Parametric Equations
Parametric equations are a powerful tool in mathematics that express the coordinates of points along a curve as functions of a variable, typically denoted as parameter \( t \). These equations are particularly useful when describing curves that are not easily represented by a single function \( y = f(x) \).
- Each parametric equation relates a separate function to \( t \): one for \( x \) and one for \( y \).
- Such a system defines a curve in a coordinate plane as \( t \) changes.
- \( x = 2 \sec t \)
- \( y = 2 \tan t \)
Differentiation
Differentiation is a mathematical process that allows us to find the rate of change of a function with respect to a variable. In the context of parametric equations, we find the derivatives of each equation with respect to the parameter \( t \).
- For the given parametric equations, differentiation helps us find \( \frac{dx}{dt} \) and \( \frac{dy}{dt} \).

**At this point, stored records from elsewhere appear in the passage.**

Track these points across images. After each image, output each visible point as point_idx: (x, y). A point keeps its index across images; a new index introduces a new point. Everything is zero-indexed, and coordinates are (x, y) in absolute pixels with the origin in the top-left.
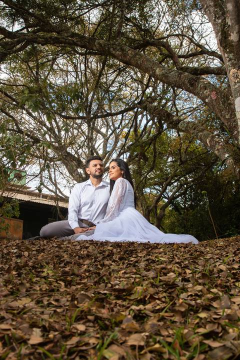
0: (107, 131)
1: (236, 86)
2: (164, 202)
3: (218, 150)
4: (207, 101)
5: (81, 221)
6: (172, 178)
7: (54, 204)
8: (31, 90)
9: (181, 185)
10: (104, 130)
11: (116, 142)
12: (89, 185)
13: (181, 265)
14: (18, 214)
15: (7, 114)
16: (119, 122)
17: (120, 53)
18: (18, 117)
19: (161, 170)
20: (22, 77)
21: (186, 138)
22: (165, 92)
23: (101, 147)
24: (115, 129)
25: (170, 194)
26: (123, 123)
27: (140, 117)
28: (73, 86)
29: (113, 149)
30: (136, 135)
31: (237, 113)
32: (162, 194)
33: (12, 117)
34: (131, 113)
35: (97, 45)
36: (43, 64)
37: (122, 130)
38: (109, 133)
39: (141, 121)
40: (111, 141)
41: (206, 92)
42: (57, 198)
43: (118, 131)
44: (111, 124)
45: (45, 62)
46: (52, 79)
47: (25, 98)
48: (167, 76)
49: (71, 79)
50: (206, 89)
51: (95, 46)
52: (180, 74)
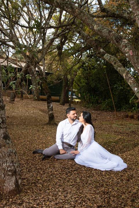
3: (130, 83)
35: (55, 3)
50: (126, 48)
51: (54, 3)
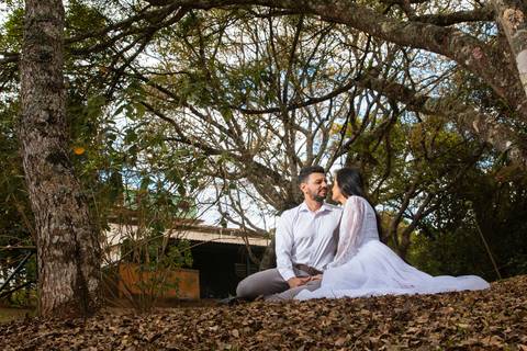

- These derivatives tell us how the \( x \) and \( y \) coordinates change as \( t \) varies.
- \( \frac{dx}{dt} = 2 \sec t \tan t \)
- \( \frac{dy}{dt} = 2 \sec^2 t \)
Slope of Tangent Line
The slope of a tangent line gives us an insight into the direction and angle at which the tangent touches the curve at a particular point. In parametric equations, the slope of the tangent is calculated by dividing the derivative of \( y \) with respect to \( t \) by the derivative of \( x \) with respect to \( t \).
- This ratio, \( \frac{dy}{dx} = \frac{\frac{dy}{dt}}{\frac{dx}{dt}} \), provides the slope of the tangent line at a given point on the curve.
- For the given parametric functions, substituting \( t = -\pi/6 \) yields the slope.
- \( \frac{dy}{dx} = \frac{1}{\sin(-\pi/6)} = -2 \)